Tayari Farmers Company Ltd v Paul Mbugua Njau [2006] KEHC 2968 (KLR) | Dismissal For Want Of Prosecution | Esheria

Tayari Farmers Company Ltd v Paul Mbugua Njau [2006] KEHC 2968 (KLR)

Full Case Text

REPUBLIC OF KENYA

IN THE HIGH COURT OF KENYA

AT NAKURU

Civil Appeal 127 of 2000

TAYARI FARMERS COMPANY LTD……....................................….…….APPELLANT

VERSUS

PAUL MBUGUA NJAU………………....................................…………RESPONDENT

RULING

The respondent, Paul Mbugua Njau, has made an application under the provisions of Order XLI rule 31(a) of the Civil Procedure Rules seeking the order of this court to have the appeal filed by the appellant Tayari Farmers Company Limited, dismissed for want of prosecution.  The grounds in support of the application is that the appellant had failed to prosecute the appeal four years and three months after the appeal was admitted to hearing.  The application is supported by the annexed affidavit of the respondent.  The application is opposed.  An official of the appellant Benson Kiragu Miritu has sworn a replying affidavit opposing the application.  In the said replying affidavit he has stated that the delay in preparing the record of appeal was occasioned by the Molo Law Courts which had failed to avail the proceedings and the judgment to him in spite of making a request for the same.

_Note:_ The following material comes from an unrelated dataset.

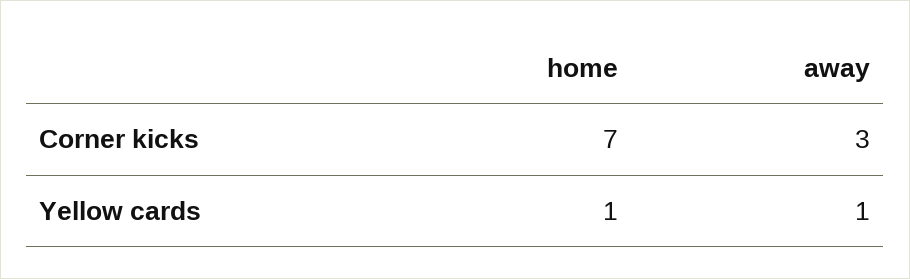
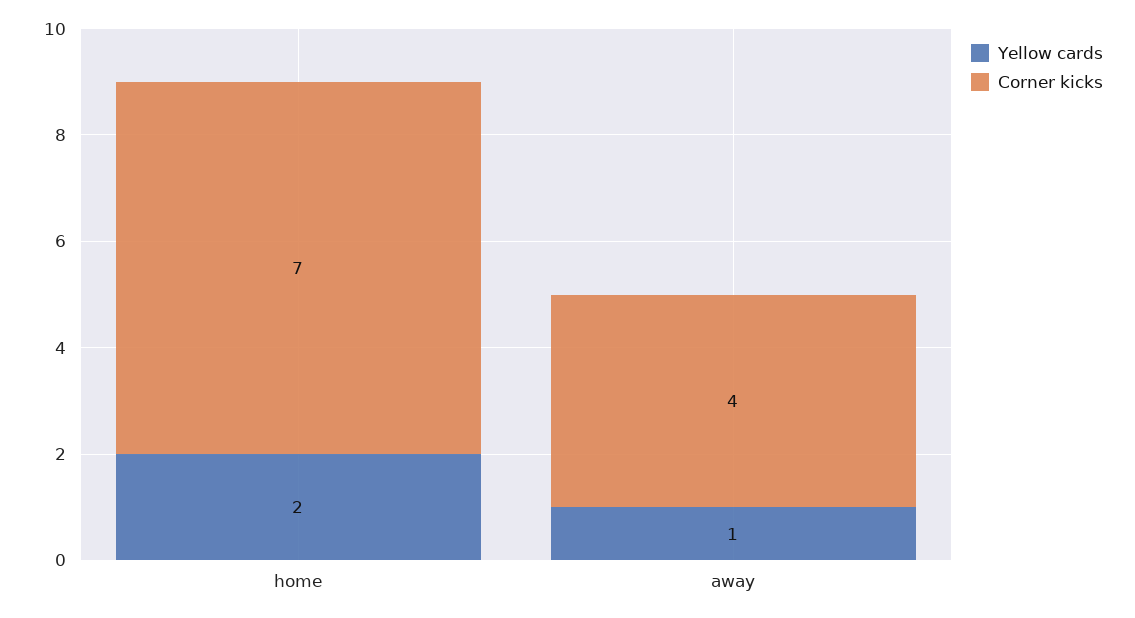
Corner kicks, away: 3 -> 4
Yellow cards, home: 1 -> 2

At the hearing of the application, Miss Njoroge submitted that the High court had on the 5th of February 2001 written to the Senior Resident Magistrate Molo informing him that the appeal had been admitted to hearing and that the proceedings ought to be typed and be availed to the High Court to enable the appeal could be heard.  Miss Njoroge however laments that since then the appellant had not made any effort to procure the said proceedings or to prepare a record of appeal despite of several reminders being sent to its counsel by the respondent.  She submitted that the appellants had made no effort to fix this appeal for hearing.  She therefore urged this court to dismiss the appeal for want of prosecution.

Mr Karanja, learned counsel for the appellant admitted that no record of appeal had been prepared by the appellants.  He however pleaded with this court not to dismiss the appeal for want of prosecution. He urged this court to strive to have the appeal heard and determined on merits.  He further urged this court to consider applying substantial justice in this matter by allowing the appellant to prosecute his appeal.  He submitted that the appellant was willing to comply with any conditions that may be imposed by the court.  He further submitted that Miss Njoroge was not properly on record as acting for the respondent because she had not sought leave of the court to be allowed to so appear for the said respondent.  He urged this court to dismiss the application with costs.

I have carefully considered the rival arguments made before me by the learned counsel for the appellant and the learned counsel for the respondent.  I have also read the pleadings filed by the parties to this application.  This appeal was filed on the 5th of December 2000.  There is no evidence that the appellant applied for the proceedings of the lower court to be typed.  The appeal herein was admitted to hearing on the 2nd of February 2001.  The Deputy Registrar of this court requested  the proceedings to be typed by the Senior Resident Magistrate Molo and the same to be availed to this  court for the purpose of the hearing and determination of this appeal.  The said proceedings were typed and the subordinate’s court file together with the proceedings sent to the High Court.  However since the filing of the said appeal, the appellant has made no effort to prepare the record of appeal or to take directions to enable the appeal to be heard by this court.  It is therefore untrue for the appellant to allege that it was hampered from filing the appeal because of lack of typed copies of the proceedings.

The appellant has been indolent.  It has shown no interest at all in prosecuting this appeal.  The respondent sent the appellant more than six reminders since the year 2003 to expedite the preparation of the record of appeal so that this appeal could be heard.  The appellant however took no action.  It is now more than five years since the appeal was filed and the appellant has taken no single step to have this appeal ready for hearing.  In the circumstances of this case, the application by the respondent that the appeal be dismissed for want of prosecution has merit.  Although Miss Njoroge learned counsel for the respondent did not seek the leave of the lower court to be allowed to come on record on behalf of the respondent as provided for under Order III rule 9A of the Civil Procedure Rules, this court would in any event, on its own motion dismiss the appeal herein for want of prosecution.  The appellant has not given any reasonable explanation why it failed to take any steps to prosecute the appeal.  It is apparent that the appellant is no longer interested in this appeal.  The submissions made by its counsel, in my opinion, was meant to shore up a case which the appellant is actually no longer interested in.  I therefore dismiss the appeal herein for want of prosecution.

Since Miss Njoroge is not properly on record, I will make no orders as to costs in this application.

DATED at NAKURU this 8th day of March 2006.